Because the original plaintiffs were not Texas citizens,5 they could not acquire Baby Dolls without endangering the business's mixed-beverage permit and, in turn, its profitability. To avoid that harm, the original plaintiffs brought a 42 U.S.C. § 1983 suit against W.S. McBeath, the administrator of the Commission, seeking declaratory and injunctive relief.6 Three trade groups, among them TPSA, were granted leave to intervene as defendants.

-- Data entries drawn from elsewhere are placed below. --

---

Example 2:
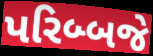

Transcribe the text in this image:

પરિબ્બજે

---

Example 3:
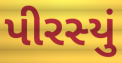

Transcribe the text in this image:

પીરસ્યું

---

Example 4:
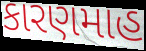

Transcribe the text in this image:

કારણમાહ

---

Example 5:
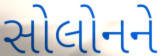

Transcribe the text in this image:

સોલોનને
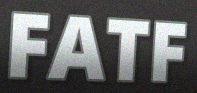
FATF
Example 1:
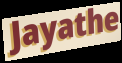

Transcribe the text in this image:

Jayathe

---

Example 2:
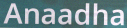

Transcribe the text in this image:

Anaadha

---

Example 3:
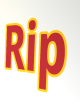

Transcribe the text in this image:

Rip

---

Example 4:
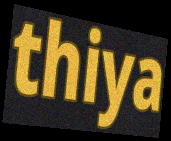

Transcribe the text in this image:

thiya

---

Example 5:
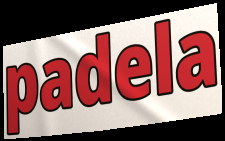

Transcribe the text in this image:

padela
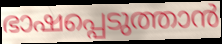
ഭാഷപ്പെടുത്താൻ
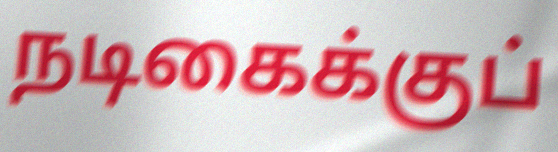
நடிகைக்குப்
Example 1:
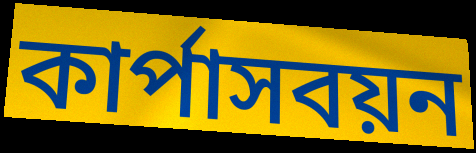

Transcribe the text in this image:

কার্পাসবয়ন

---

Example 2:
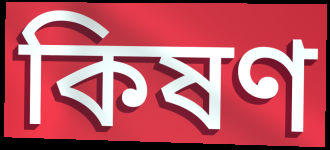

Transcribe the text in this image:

কিষণ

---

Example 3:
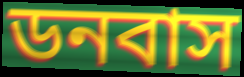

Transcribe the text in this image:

ডনবাস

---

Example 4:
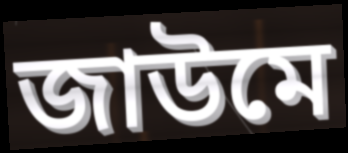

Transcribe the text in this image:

জাউমে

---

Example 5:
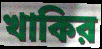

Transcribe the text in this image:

খাকির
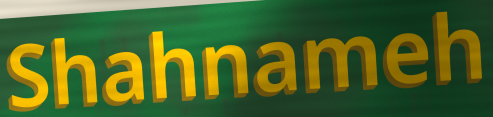
Shahnameh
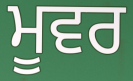
ਮੂਵਰ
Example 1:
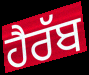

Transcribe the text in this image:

ਹੈਰੱਬ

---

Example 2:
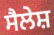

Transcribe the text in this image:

ਸੈਲੇਸ਼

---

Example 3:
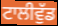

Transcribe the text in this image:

ਟਾਲੀਵੁੱਡ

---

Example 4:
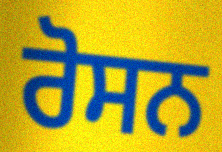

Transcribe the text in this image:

ਰੋਸਨ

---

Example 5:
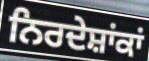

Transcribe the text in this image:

ਨਿਰਦੇਸ਼ਾਂਕਾਂ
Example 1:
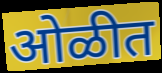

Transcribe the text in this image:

ओळीत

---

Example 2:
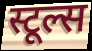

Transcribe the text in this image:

स्टूल्स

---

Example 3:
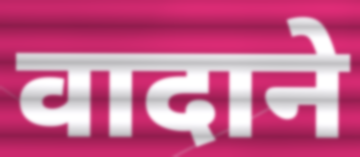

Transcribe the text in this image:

वादाने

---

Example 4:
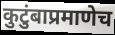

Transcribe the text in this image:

कुटुंबाप्रमाणेच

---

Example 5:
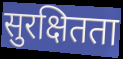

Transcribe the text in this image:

सुरक्षितता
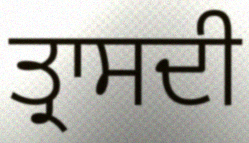
ਤ੍ਰਾਸਦੀ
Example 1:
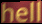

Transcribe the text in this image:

hell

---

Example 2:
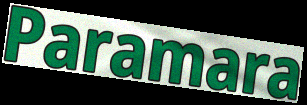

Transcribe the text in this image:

Paramara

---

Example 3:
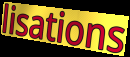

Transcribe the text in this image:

lisations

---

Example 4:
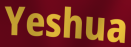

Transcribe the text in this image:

Yeshua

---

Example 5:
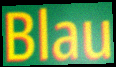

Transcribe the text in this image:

Blau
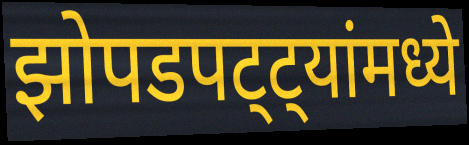
झोपडपट्ट्यांमध्ये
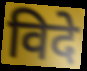
विदे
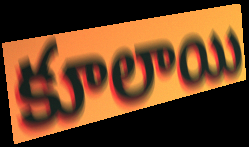
కూలాయి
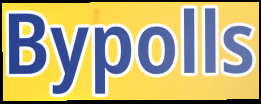
Bypolls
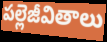
పల్లెజీవితాలు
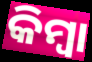
କିମ୍ଵା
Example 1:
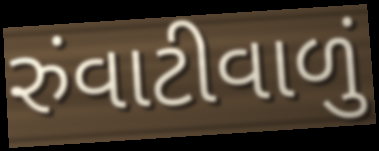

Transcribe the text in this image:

રુંવાટીવાળું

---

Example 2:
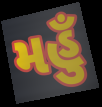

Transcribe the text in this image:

મહુઁ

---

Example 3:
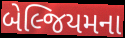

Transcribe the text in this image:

બેલ્જિયમના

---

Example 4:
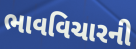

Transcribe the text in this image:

ભાવવિચારની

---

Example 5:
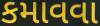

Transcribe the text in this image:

કમાવવા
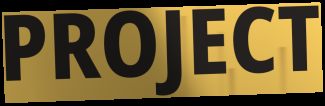
PROJECT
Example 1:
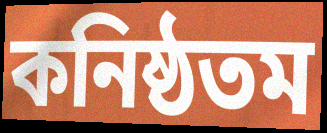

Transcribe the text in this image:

কনিষ্ঠতম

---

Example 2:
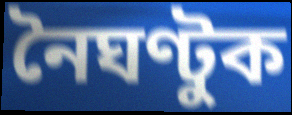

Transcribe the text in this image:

নৈঘণ্টুক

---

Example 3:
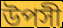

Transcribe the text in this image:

উপসী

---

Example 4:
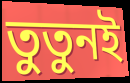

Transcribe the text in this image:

তুতুনই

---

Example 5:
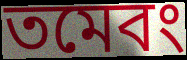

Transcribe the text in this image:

তমেবং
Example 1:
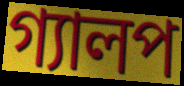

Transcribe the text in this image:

গ্যালপ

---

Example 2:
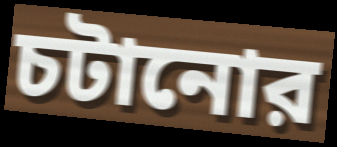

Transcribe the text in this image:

চটানোর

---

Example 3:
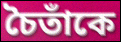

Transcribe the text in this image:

চৈতাঁকে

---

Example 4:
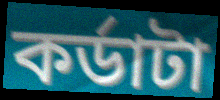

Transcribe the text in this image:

কর্ডাটা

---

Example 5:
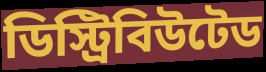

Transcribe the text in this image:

ডিস্ট্রিবিউটেড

On cross-motions for summary judgment, the district court determined that Texas's residency requirement was a protectionist provision invalid under the Commerce Clause and the Privileges and Immunities Clause and that the Twenty-first Amendment did not save the requirement. The court thus declared the residency requirement invalid and permanently enjoined the Commission from enforcing it.7 This court's affirmance was based only on the Commerce Clause, and we declined to address the Privileges and Immunities Clause. Cooper, 11 F.3d at 556 n. 10.
The present round began in 2014, when TPSA moved under Rule 60(b) for relief from the injunction based on a significant change in decisional law. The Commission did not join in TPSA's motion, nor did the original plaintiffs appear or file a response. Two out-of-state corporations—Fine Wine & Spirits of North Texas, L.L.C. (“Fine Wine”), and Southern Wine and Spirits of Texas, Inc. (“Southern Wine”)—moved to intervene as plaintiffs. After granting intervention, the district court denied TPSA's Rule 60(b) motion for lack of subject-matter jurisdiction. It held that there was no case or controversy because the original plaintiffs had not appeared and seemed to lack an ongoing interest and because TPSA lacked standing. The court thus declined to reach the merits but suggested that the Rule 60(b) motion should be denied on the merits.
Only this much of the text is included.